Les coéquipiers de Crosby savent tout ce qu'il peut apporter au groupe, même s'il ne noircit pas la feuille de score sur une base régulière.

« Tout le monde cherche tout le temps des bibittes », a réagi le défenseur Kristopher Letang dans son franc-parler quand on aborde le sujet. « Que Sidney produise ou non, ça n'a pas d'importance. Les adversaires lui accordent tellement d'attention. Parfois, ils se mettent à deux défenseurs pour le surveiller. Ça libère d'autres gars sur la glace et, surtout, ça fatigue les joueurs adverses. Nous on ne porte aucune attention à sa production. On regarde ce qu'il amène dans un match. Quand il déploie de la vitesse, il fait mal aux adversaires. »

On l'a vu mardi sur la séquence de son but vers la fin de la deuxième période. Le Lightning a été pris de court à sa ligne bleue, à la suite du revirement provoqué par Patric Hornqvist. Comme un fauve, Crosby a récupéré la rondelle et il a embrayé en cinquième vitesse pour se moquer de deux rivaux et de déjouer le gardien Andrei Vasilevskiy.

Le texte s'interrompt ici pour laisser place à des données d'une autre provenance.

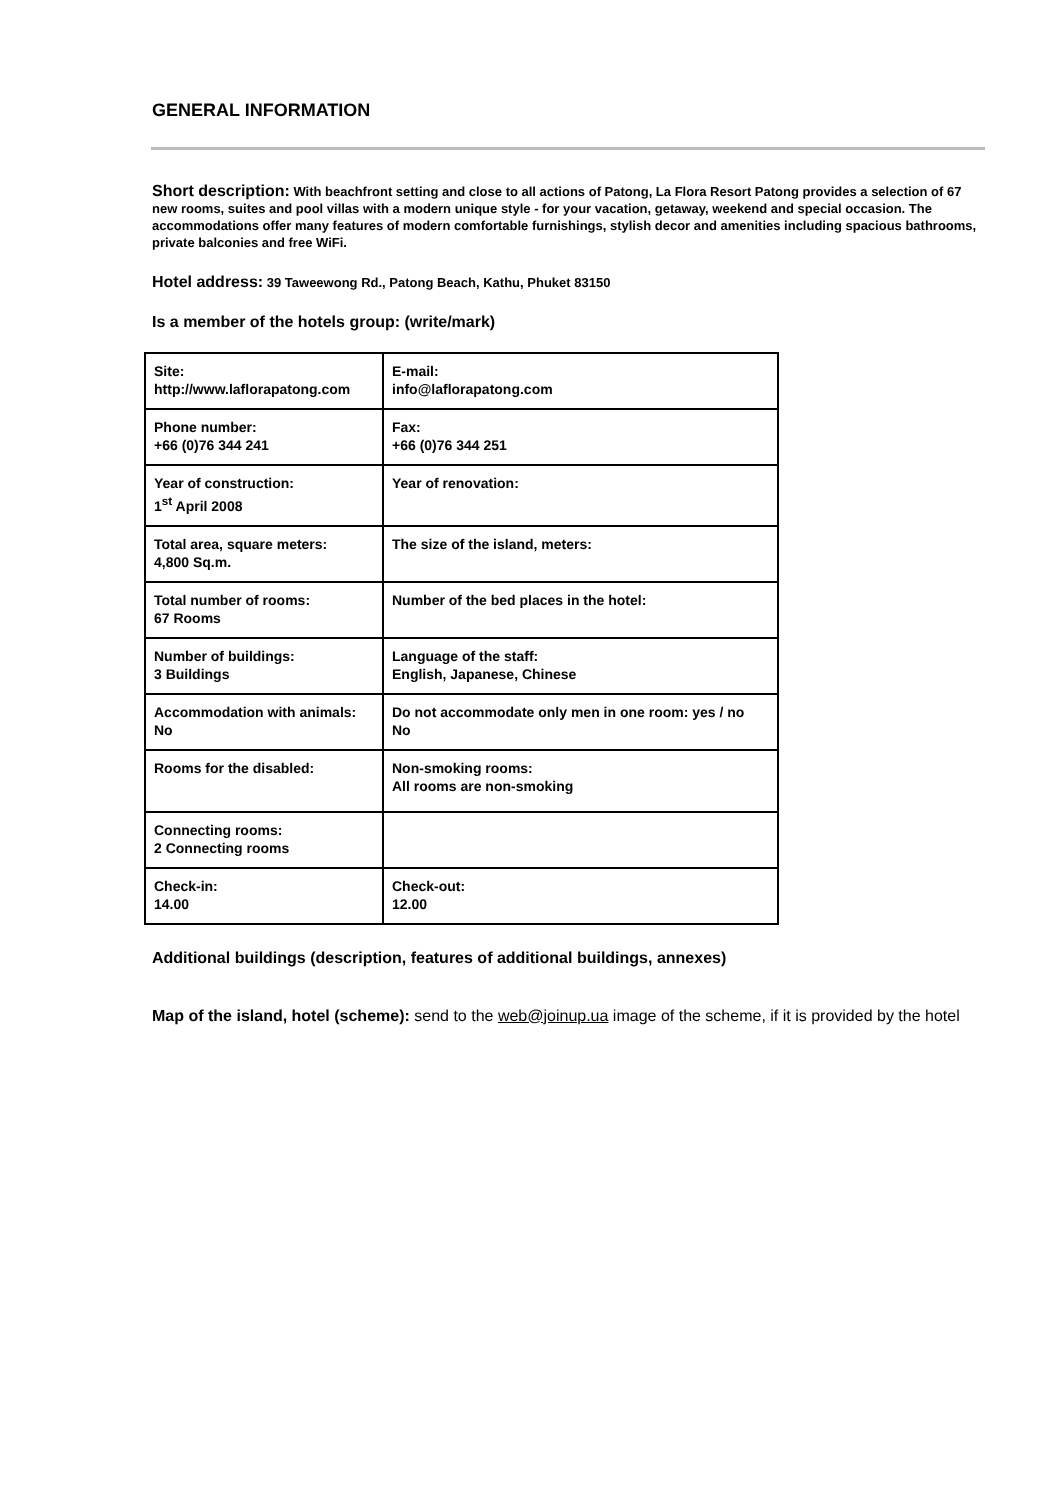GENERAL INFORMATION
Short description: With beachfront setting and close to all actions of Patong, La Flora Resort Patong provides a selection of 67 new rooms, suites and pool villas with a modern unique style - for your vacation, getaway, weekend and special occasion. The accommodations offer many features of modern comfortable furnishings, stylish decor and amenities including spacious bathrooms, private balconies and free WiFi.
Hotel address: 39 Taweewong Rd., Patong Beach, Kathu, Phuket 83150
Is a member of the hotels group: (write/mark)
| Site: http://www.laflorapatong.com | E-mail: info@laflorapatong.com |
| Phone number: +66 (0)76 344 241 | Fax: +66 (0)76 344 251 |
| Year of construction: 1<sup>st</sup> April 2008 | Year of renovation: |
| Total area, square meters: 4,800 Sq.m. | The size of the island, meters: |
| Total number of rooms: 67 Rooms | Number of the bed places in the hotel: |
| Number of buildings: 3 Buildings | Language of the staff: English, Japanese, Chinese |
| Accommodation with animals: No | Do not accommodate only men in one room: yes / no No |
| Rooms for the disabled: | Non-smoking rooms: All rooms are non-smoking |
| Connecting rooms: 2 Connecting rooms | |
| Check-in: 14.00 | Check-out: 12.00 |
Additional buildings (description, features of additional buildings, annexes)
Map of the island, hotel (scheme): send to the web@joinup.ua image of the scheme, if it is provided by the hotel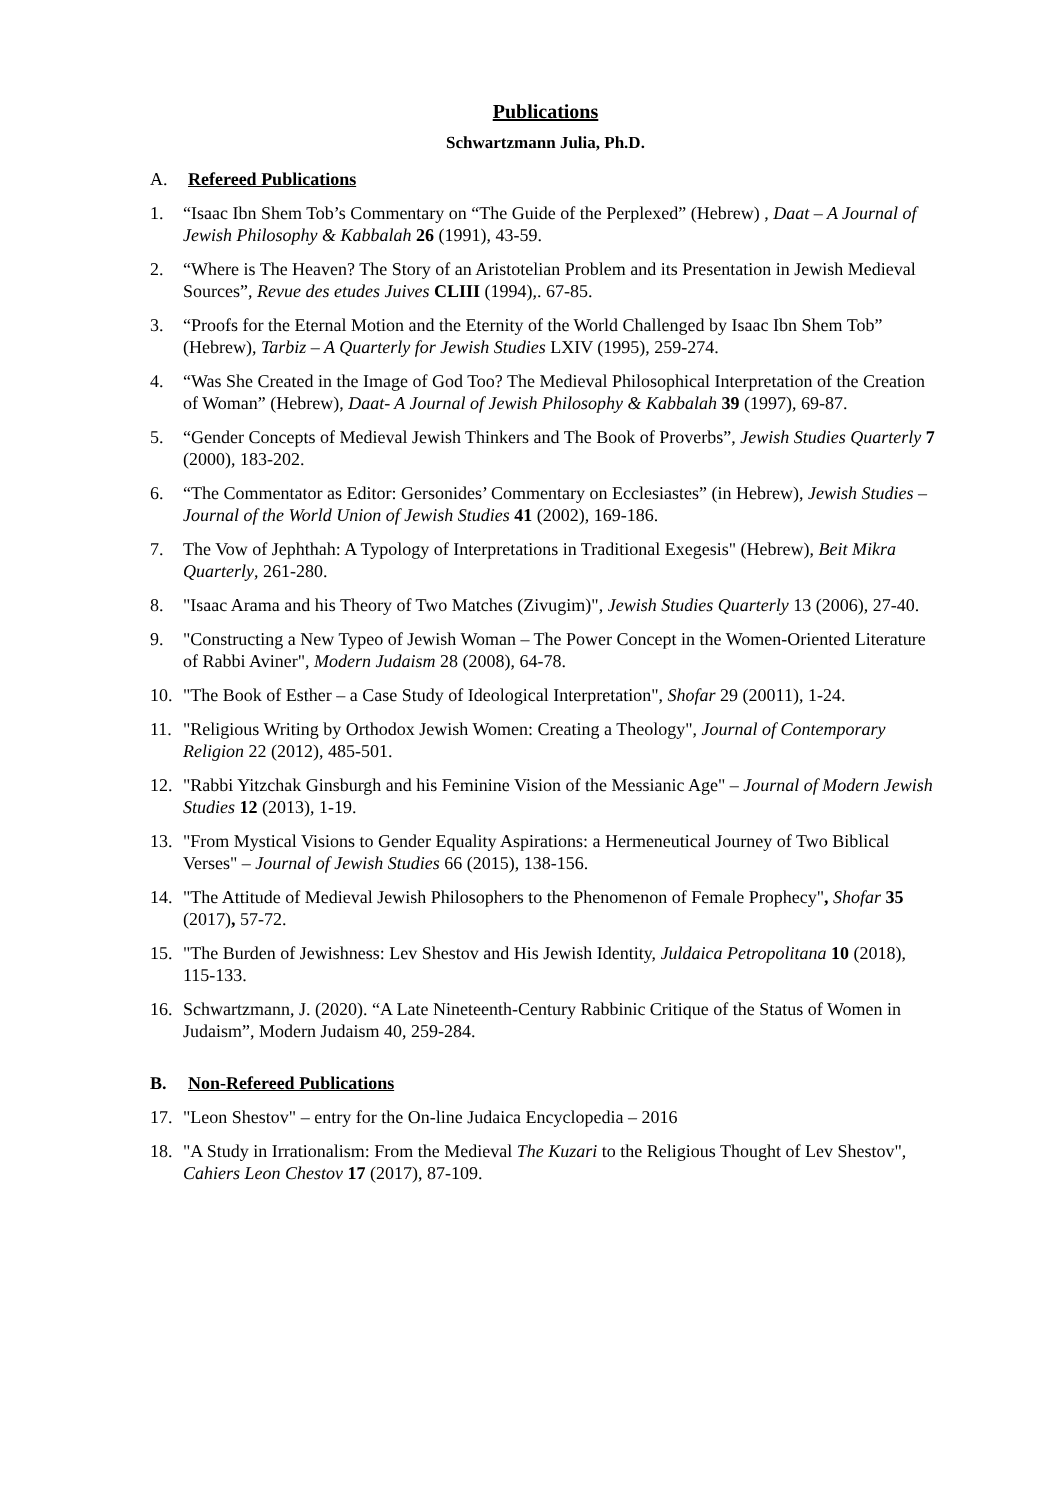Publications
Schwartzmann Julia, Ph.D.
A. Refereed Publications
1. “Isaac Ibn Shem Tob’s Commentary on “The Guide of the Perplexed” (Hebrew) , Daat – A Journal of Jewish Philosophy & Kabbalah 26 (1991), 43-59.
2. “Where is The Heaven? The Story of an Aristotelian Problem and its Presentation in Jewish Medieval Sources”, Revue des etudes Juives CLIII (1994),. 67-85.
3. “Proofs for the Eternal Motion and the Eternity of the World Challenged by Isaac Ibn Shem Tob” (Hebrew), Tarbiz – A Quarterly for Jewish Studies LXIV (1995), 259-274.
4. “Was She Created in the Image of God Too? The Medieval Philosophical Interpretation of the Creation of Woman” (Hebrew), Daat- A Journal of Jewish Philosophy & Kabbalah 39 (1997), 69-87.
5. “Gender Concepts of Medieval Jewish Thinkers and The Book of Proverbs”, Jewish Studies Quarterly 7 (2000), 183-202.
6. “The Commentator as Editor: Gersonides’ Commentary on Ecclesiastes” (in Hebrew), Jewish Studies – Journal of the World Union of Jewish Studies 41 (2002), 169-186.
7. The Vow of Jephthah: A Typology of Interpretations in Traditional Exegesis" (Hebrew), Beit Mikra Quarterly, 261-280.
8. "Isaac Arama and his Theory of Two Matches (Zivugim)", Jewish Studies Quarterly 13 (2006), 27-40.
9. "Constructing a New Typeo of Jewish Woman – The Power Concept in the Women-Oriented Literature of Rabbi Aviner", Modern Judaism 28 (2008), 64-78.
10. "The Book of Esther – a Case Study of Ideological Interpretation", Shofar 29 (20011), 1-24.
11. "Religious Writing by Orthodox Jewish Women: Creating a Theology", Journal of Contemporary Religion 22 (2012), 485-501.
12. "Rabbi Yitzchak Ginsburgh and his Feminine Vision of the Messianic Age" – Journal of Modern Jewish Studies 12 (2013), 1-19.
13. "From Mystical Visions to Gender Equality Aspirations: a Hermeneutical Journey of Two Biblical Verses" – Journal of Jewish Studies 66 (2015), 138-156.
14. "The Attitude of Medieval Jewish Philosophers to the Phenomenon of Female Prophecy", Shofar 35 (2017), 57-72.
15. "The Burden of Jewishness: Lev Shestov and His Jewish Identity, Juldaica Petropolitana 10 (2018), 115-133.
16. Schwartzmann, J. (2020). “A Late Nineteenth-Century Rabbinic Critique of the Status of Women in Judaism”, Modern Judaism 40, 259-284.
B. Non-Refereed Publications
17. "Leon Shestov" – entry for the On-line Judaica Encyclopedia – 2016
18. "A Study in Irrationalism: From the Medieval The Kuzari to the Religious Thought of Lev Shestov", Cahiers Leon Chestov 17 (2017), 87-109.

« Dès que j'ai fait demi-tour avec la rondelle, j'ai vu un peu d'espace devant et j'ai accéléré dans l'ouverture. Patric a fait un superbe jeu. S'il ne crée pas le revirement dans son repli, il ne se passe rien et le Lightning contre-attaque sans doute. »

Jeudi, à l'occasion du septième match contre le Lightning de Tampa Bay au Consol Energy Center (20h HE; TVA Sports, CBC, NBCSN), Crosby tentera de propulser les Penguins vers une participation à la finale de la Coupe Stanley. Ce serait sa troisième pour lui - sa première depuis que les Penguins ont gagné la coupe en 2009.

« Au fil des expériences que vous accumulez, vous réalisez combien c'est difficile de vivre des occasions semblables, a-t-il commenté. S'il y a quelque chose, vous appréciez davantage d'être rendu à ce stade des séries parce que vous devez le mériter. »

Tant Crosby que Sullivan ainsi que les joueurs du Lightning, on n'estime pas qu'aucune équipe ne va amorcer le match no 7 avec un avantage psychologique ou autre.

« Nous demeurons exactement dans la même position que mardi, a rappelé Crosby. Vous avez vu la façon que nous nous sommes comportés et que nous avons jouée. Je m'attends à ce que nous fassions la même chose jeudi. »

Les Penguins n'ont guère eu de succès à domicile dans les matchs ultimes en séries éliminatoires, avec un dossier de 2-7. Ils ont un dossier parfait de 5-0 à l'étranger.

En 2011, les deux équipes s'étaient retrouvées dans une septième rencontre à Pittsburgh. Le Lightning l'avait emporté 1-0 grâce au but de Sean Bergenheim et aux 36 arrêts de Dwayne Roloson. Comme quoi, il a coulé beaucoup d'eau sous les ponts en cinq ans…

Pour la petite histoire, Crosby tentera d'être le deuxième joueur de l'histoire de la LNH à obtenir les quatre buts gagnants de son équipe dans une même série. Le seul qui peut se targuer de cette distinction est Mike Bossy des Islanders de New York qui a signé l'exploit en finale d'association en 1983 contre les Bruins de Boston - que les Islanders ont gagnée 4-2.